# [What to work on]
Give exactly the lines from the one with "ses bienfaits. Au" through the final line of the listing below, both included, leaving out any pictures.
══════════════════════════════
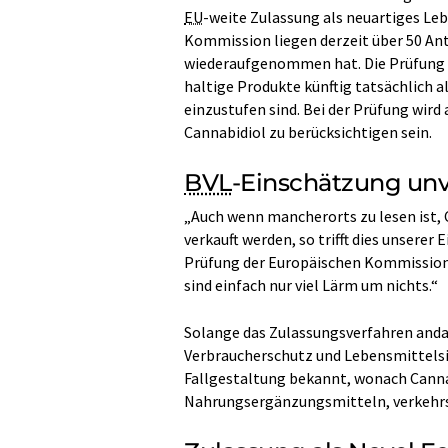
EU
-weite Zulassung als neuartiges Le
Kommission liegen derzeit über 50 Ant
wiederaufgenommen hat. Die Prüfung is
haltige Produkte künftig tatsächlich a
einzustufen sind. Bei der Prüfung wird
Cannabidiol zu berücksichtigen sein.
BVL
-Einschätzung un
„Auch wenn mancherorts zu lesen ist,
verkauft werden, so trifft dies unserer
Prüfung der Europäischen Kommission
sind einfach nur viel Lärm um nichts.“
Solange das Zulassungsverfahren anda
Verbraucherschutz und Lebensmittelsi
Fallgestaltung bekannt, wonach Cannab
Nahrungsergänzungsmitteln, verkehrs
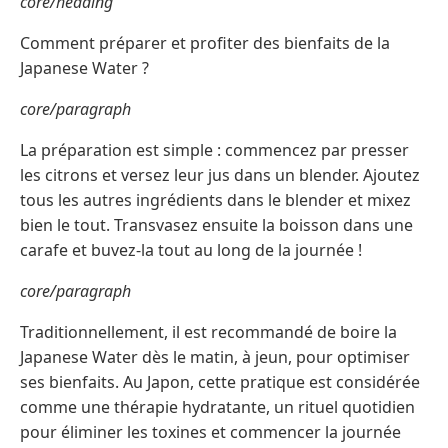
core/heading
Comment préparer et profiter des bienfaits de la
Japanese Water ?
core/paragraph
La préparation est simple : commencez par presser
les citrons et versez leur jus dans un blender. Ajoutez
tous les autres ingrédients dans le blender et mixez
bien le tout. Transvasez ensuite la boisson dans une
carafe et buvez-la tout au long de la journée !
core/paragraph
Traditionnellement, il est recommandé de boire la
Japanese Water dès le matin, à jeun, pour optimiser
ses bienfaits. Au Japon, cette pratique est considérée
comme une thérapie hydratante, un rituel quotidien
pour éliminer les toxines et commencer la journée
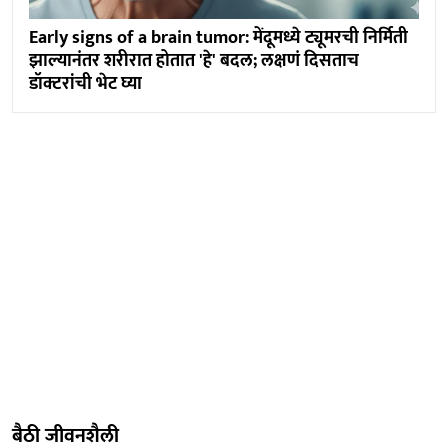
Early signs of a brain tumor: मेंदूमध्ये ट्यूमरची निर्मिती
झाल्यानंतर शरीरात होतात 'हे' बदल; लक्षणं दिसताच
डॉक्टरांची भेट घ्या
बैठी जीवनशैली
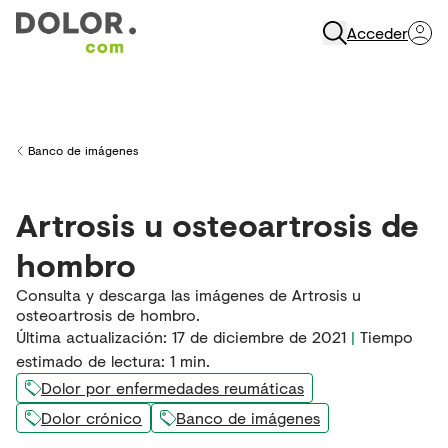
Acceder
Abrir Navegación
Banco de imágenes
Back to
Artrosis u osteoartrosis de
hombro
Consulta y descarga las imágenes de Artrosis u
osteoartrosis de hombro.
Última actualización
:
17 de diciembre de 2021
|
Tiempo
estimado de lectura:
1
min.
Dolor por enfermedades reumáticas
Dolor crónico
Banco de imágenes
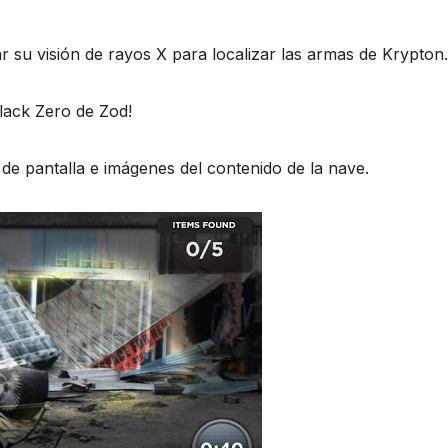
su visión de rayos X para localizar las armas de Krypton.
 Black Zero de Zod!
de pantalla e imágenes del contenido de la nave.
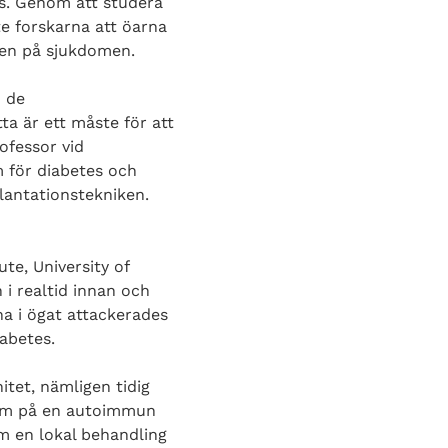
es. Genom att studera
e forskarna att öarna
ken på sjukdomen.
n de
a är ett måste för att
ofessor vid
m för diabetes och
plantationstekniken.
te, University of
 i realtid innan och
na i ögat attackerades
abetes.
tet, nämligen tidig
tom på en autoimmun
m en lokal behandling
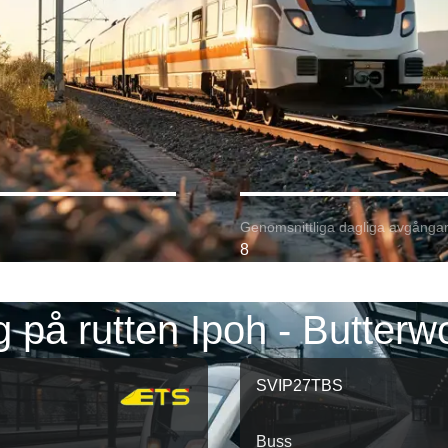
Genomsnittliga dagliga avgångar
8
 på rutten Ipoh - Butterw
SVIP27TBS
Buss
══════════════════════════════
# [Response to this exercise]
ses bienfaits. Au Japon, cette pratique est considérée
comme une thérapie hydratante, un rituel quotidien
pour éliminer les toxines et commencer la journée
Early signs of a brain tumor: मेंदूमध्ये ट्यूमरची निर्मिती
झाल्यानंतर शरीरात होतात 'हे' बदल; लक्षणं दिसताच
डॉक्टरांची भेट घ्या
बैठी जीवनशैली
Acceder
Abrir Navegación
Banco de imágenes
Back to
Artrosis u osteoartrosis de
hombro
Consulta y descarga las imágenes de Artrosis u
osteoartrosis de hombro.
Última actualización
:
17 de diciembre de 2021
|
Tiempo
estimado de lectura:
1
min.
Dolor por enfermedades reumáticas
Dolor crónico
Banco de imágenes
su visión de rayos X para localizar las armas de Krypton.
 Black Zero de Zod!
de pantalla e imágenes del contenido de la nave.
es. Genom att studera
e forskarna att öarna
ken på sjukdomen.
n de
a är ett måste för att
ofessor vid
m för diabetes och
plantationstekniken.
te, University of
 i realtid innan och
na i ögat attackerades
abetes.
tet, nämligen tidig
tom på en autoimmun
m en lokal behandling
Genomsnittliga dagliga avgångar
8
 på rutten Ipoh - Butterw
SVIP27TBS
Buss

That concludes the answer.